Carolina de otra forma
Ingredientes
Para 4 personas
- 160 gramos de agua de cocción de garbanzos
- 320 gramos de azúcar
- 320 ml de agua
- 400 gramos de merengue
- 60 gramos de yema pasteurizada
- 1 lámina de hojaldre
- 1 huevo
- Merengue seco
- Merengue
- Cacao en polvo
- Yema untuosa
Instrucciones
1. El merengue
Juntar el azúcar y el agua y llevar a ebullición sin remover para hacer un almíbar. Por otro lado, con ayuda de unas varillas, batir el aquafaba; cuando esté montado, ir añadiendo poco a poco el almíbar mientras se continúa batiendo hasta tener un merengue.
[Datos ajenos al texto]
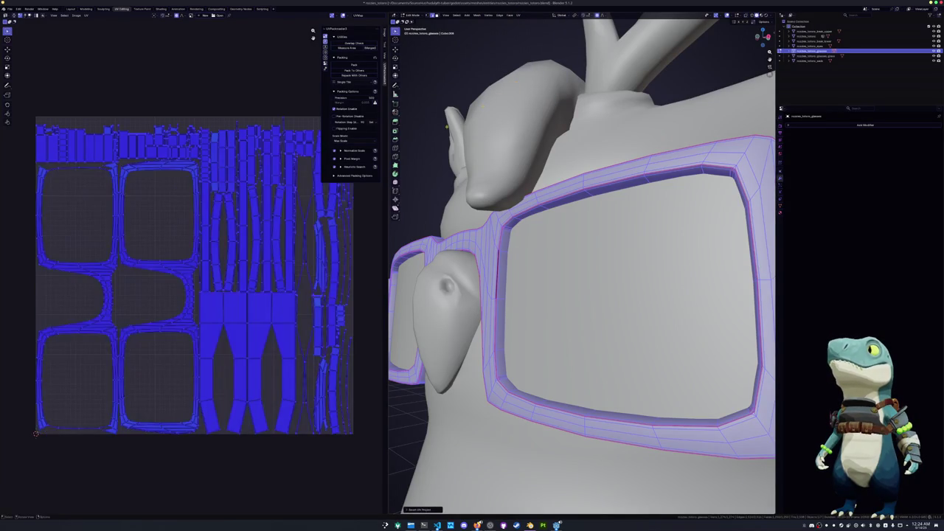
left_click(354, 64)
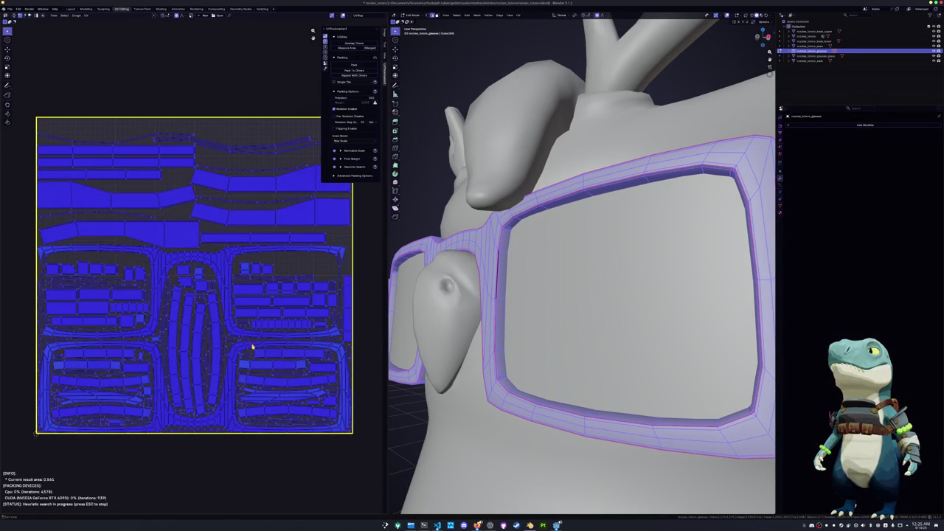
scroll(497, 345, "down", 3)
scroll(497, 345, "down", 3)
scroll(496, 345, "down", 2)
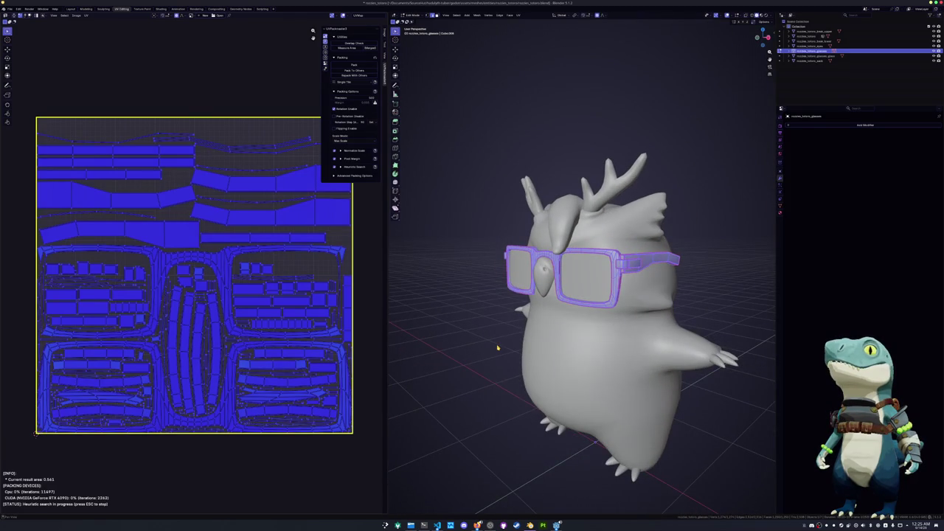
key("Tab")
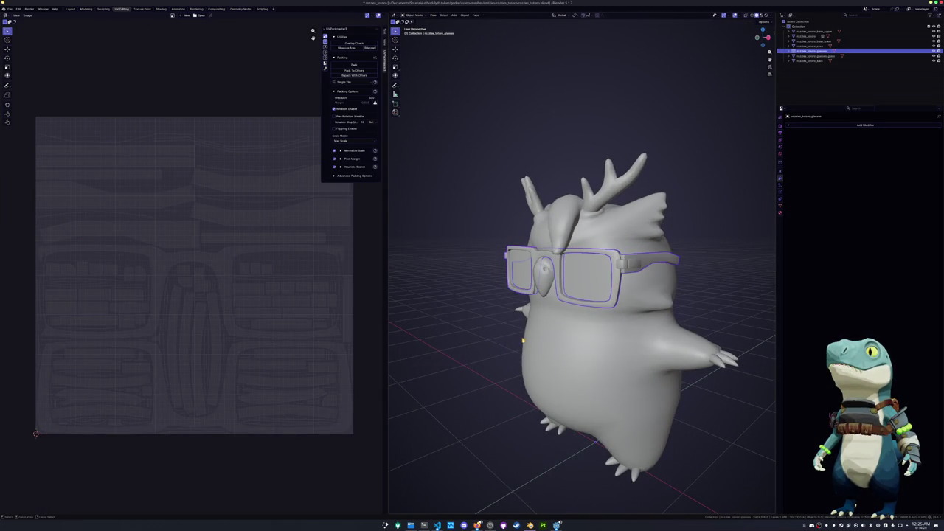
Move the lower beak along Y away from the glasses, frame it, and enter Edit Mode
left_click(542, 271)
middle_click_drag(543, 271, 509, 324)
scroll(500, 317, "up", 2)
scroll(499, 317, "up", 3)
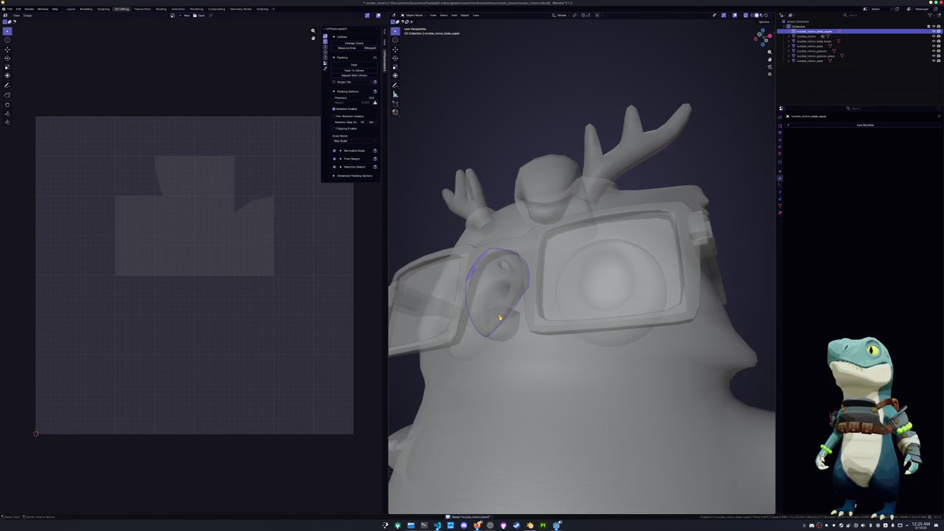
left_click(495, 323)
key("alt+z")
key("g")
middle_click_drag(496, 323, 444, 352)
key("y")
left_click(443, 346)
key("KP_Decimal")
key("Tab")
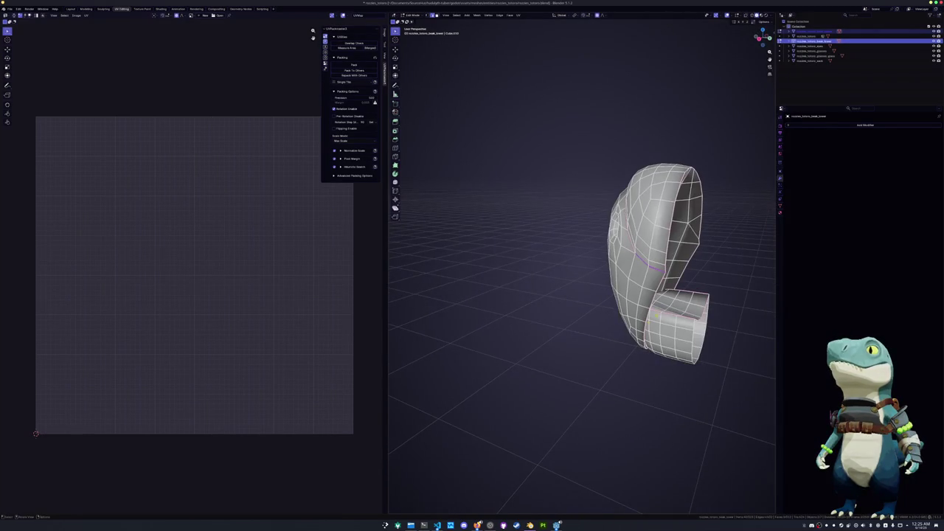
With see-through display on, mark the chosen lower beak edges as a seam
scroll(655, 313, "up", 5)
mouse_move(642, 283)
middle_mouse_down()
mouse_move(650, 305)
mouse_move(611, 237)
middle_mouse_up()
key("alt+z")
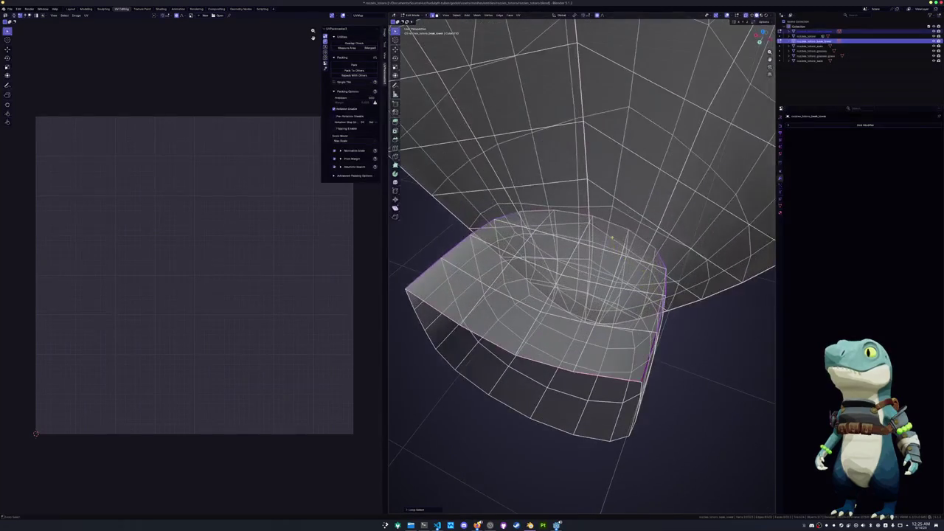
middle_click_drag(616, 225, 594, 277)
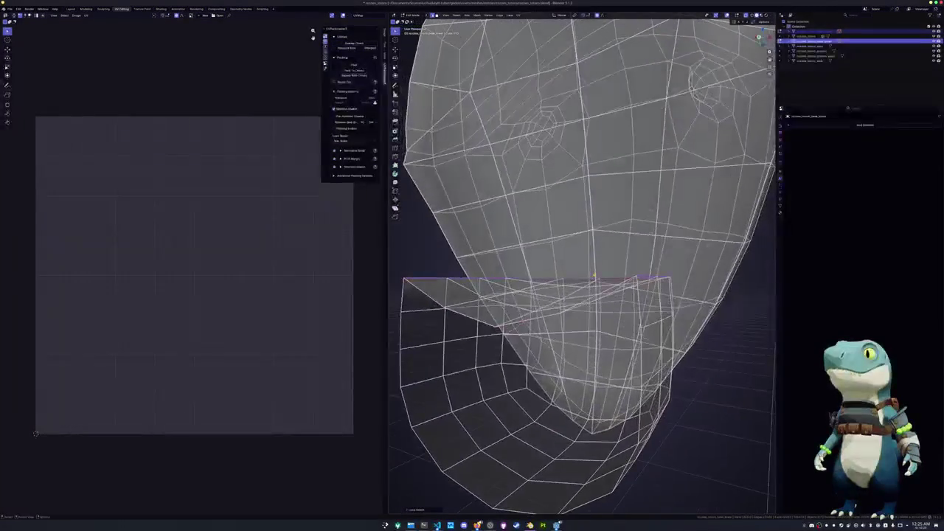
middle_click_drag(625, 399, 561, 413)
right_click(550, 417)
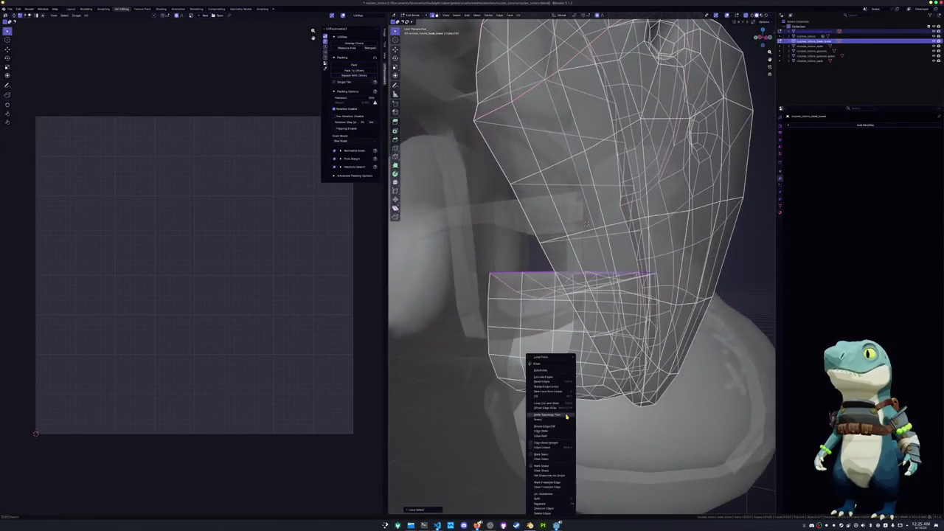
left_click(545, 456)
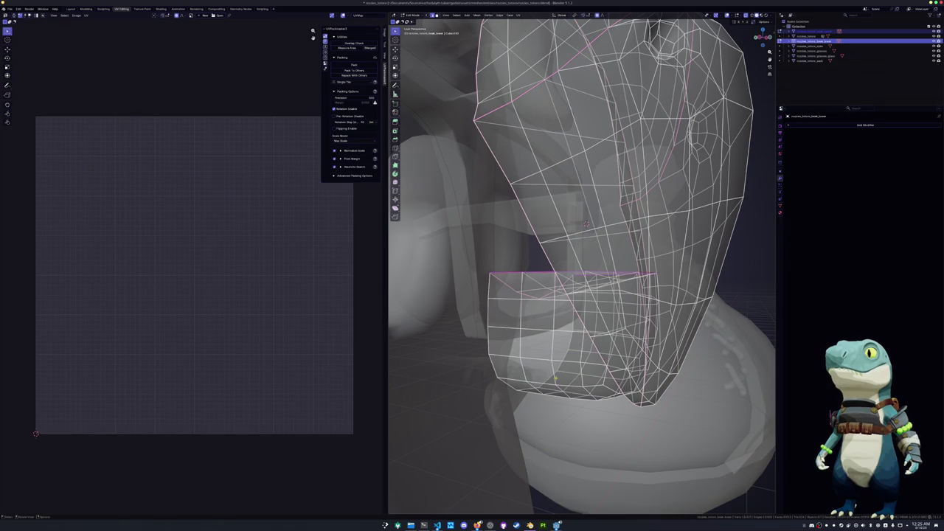
Select the whole lower beak, unwrap it along its seams, and return to Object Mode
key("l")
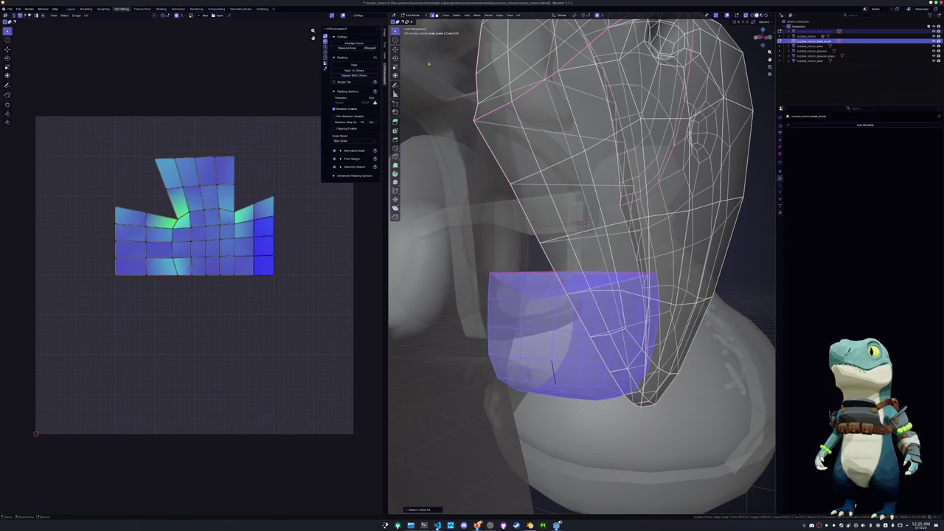
left_click(519, 14)
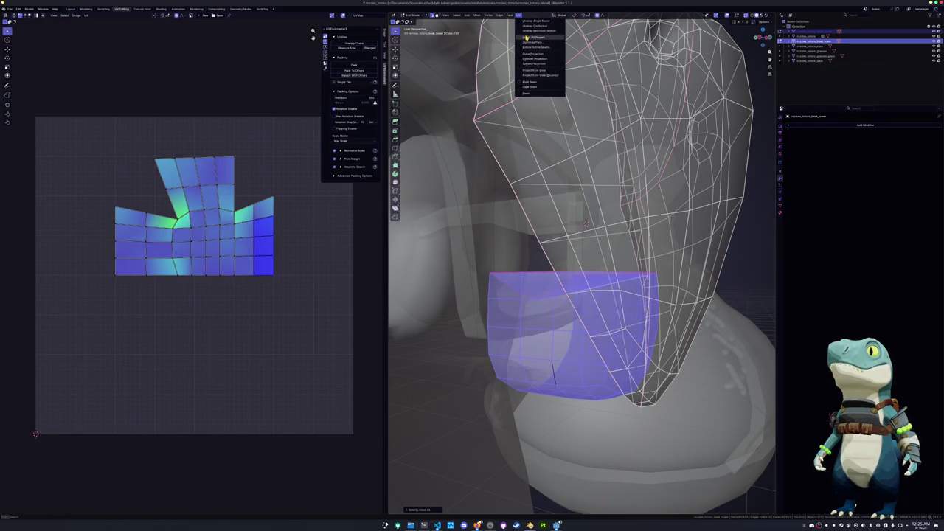
left_click(534, 22)
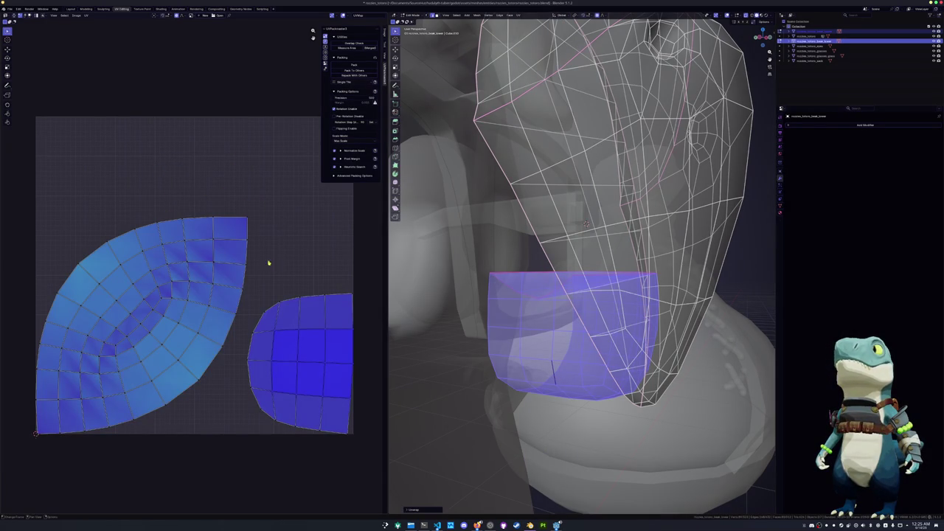
key("Tab")
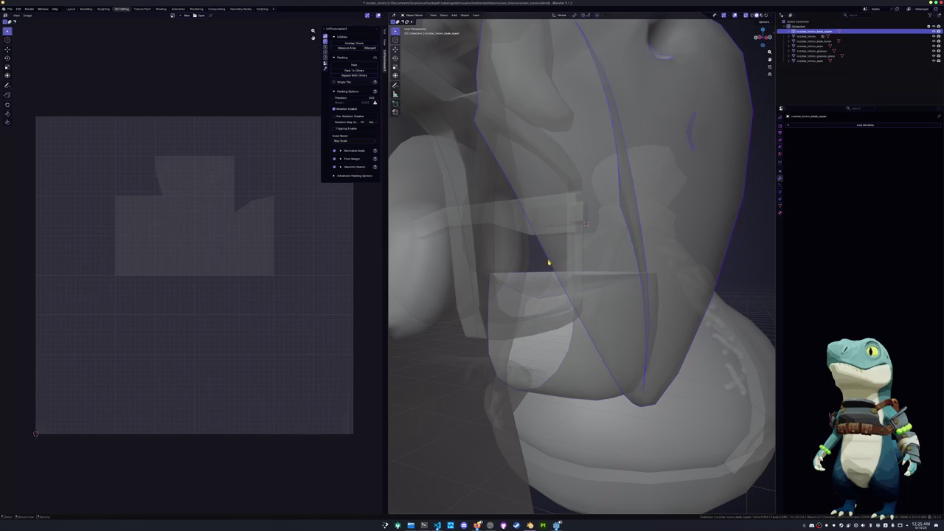
In the upper beak's Edit Mode, mark a selected edge loop as a seam
key("Tab")
left_click(549, 262, "alt")
middle_click_drag(549, 262, 537, 268)
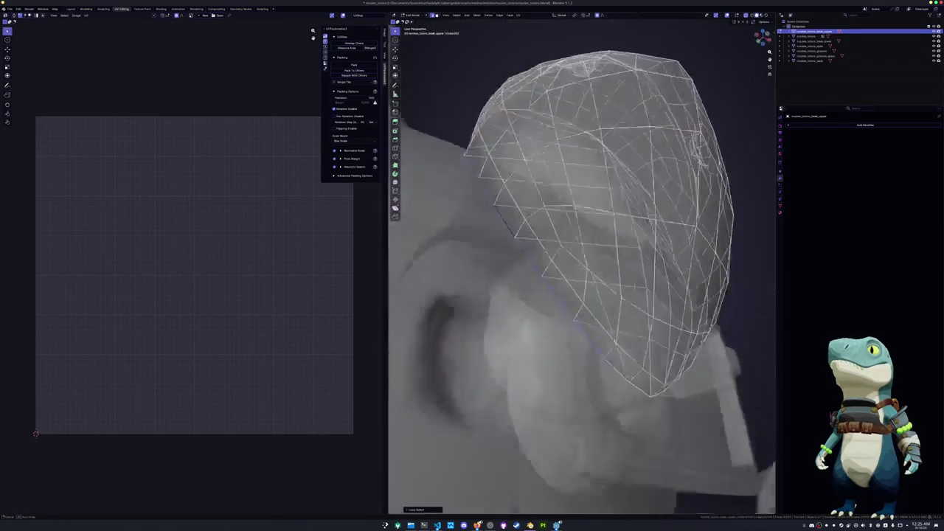
mouse_move(576, 325)
middle_mouse_down()
mouse_move(600, 366)
mouse_move(621, 234)
mouse_move(628, 272)
mouse_move(686, 251)
mouse_move(719, 214)
middle_mouse_up()
scroll(600, 366, "down", 5)
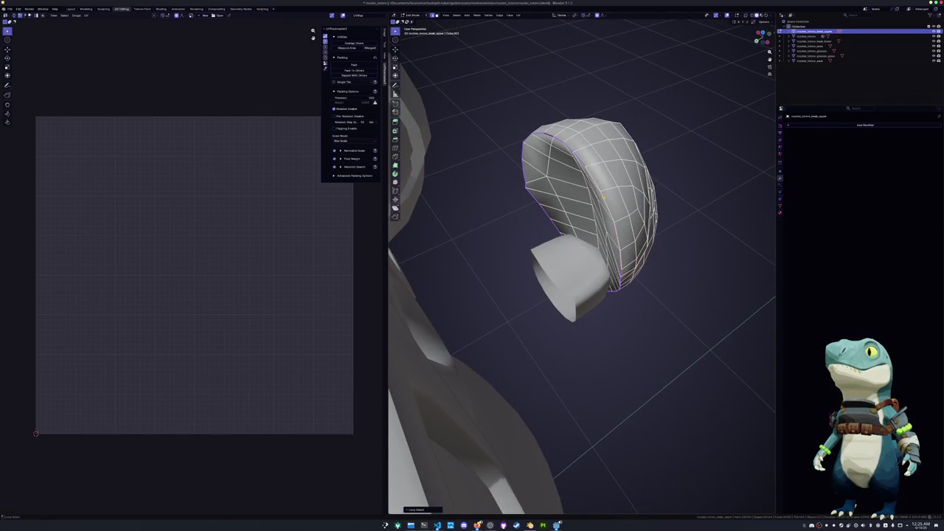
middle_click_drag(603, 197, 681, 228)
right_click(680, 228)
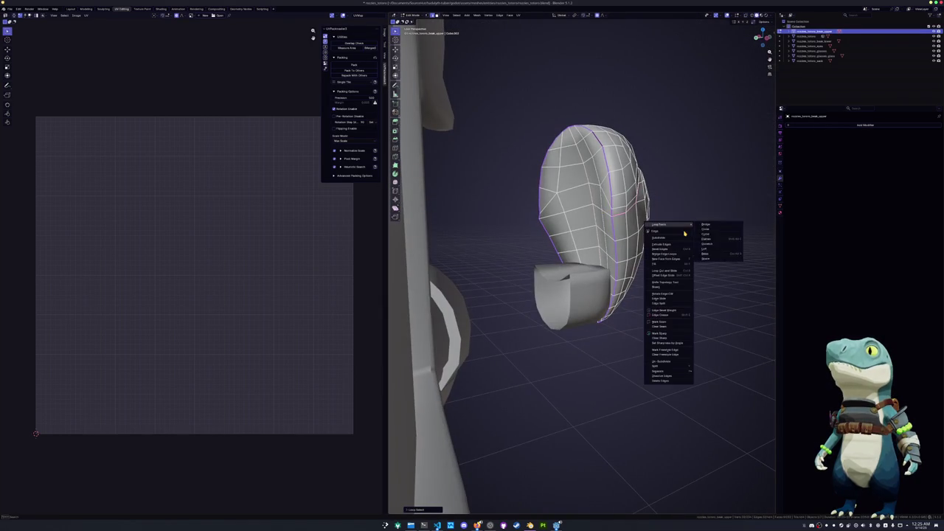
left_click(673, 323)
Mark a second edge loop running across the upper beak as a seam
scroll(673, 321, "up", 2)
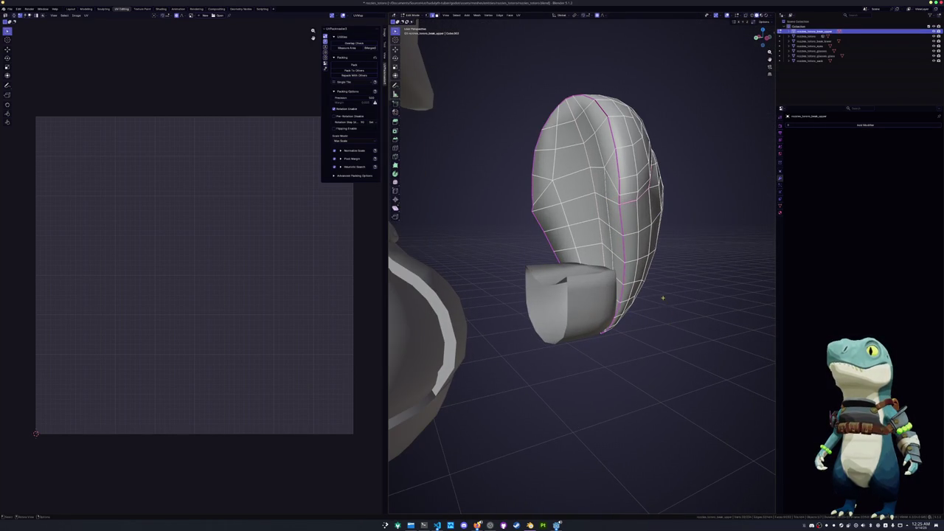
middle_click_drag(662, 298, 623, 304)
left_click(584, 198, "alt")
Colocar en una manga pastelera y reservar.
2. El merengue cocido
Disponer en una bandeja de horno con papel sulfurizado y escudillar el merengue. Secar a 50 grados durante 8 horas y partir en trozos irregulares. Reservar en un lugar seco.
3. La yema untuosa
Disponer la yema en un bol y cocinar al baño María a fuego muy suave hasta que se quede untuosa. Enfriar y reservar.
4. El hojaldre
Pincelar la lámina de hojaldre con huevo batido y hornear a 180 grados durante 15 minutos. Cortar en cuadrados de unos 3 centímetros.
Disponer el merengue en el medio del plato y espolvorear cacao; colocar los merengues secos y los hojaldres, y acabar con la yema untuosa.
La carolina es un dulce típico de la ciudad de Bilbao. El aquafaba es el líquido de cocción de cualquier leguminosa que por sus características tiene propiedades espumantes muy parecidas a la de la clara del huevo.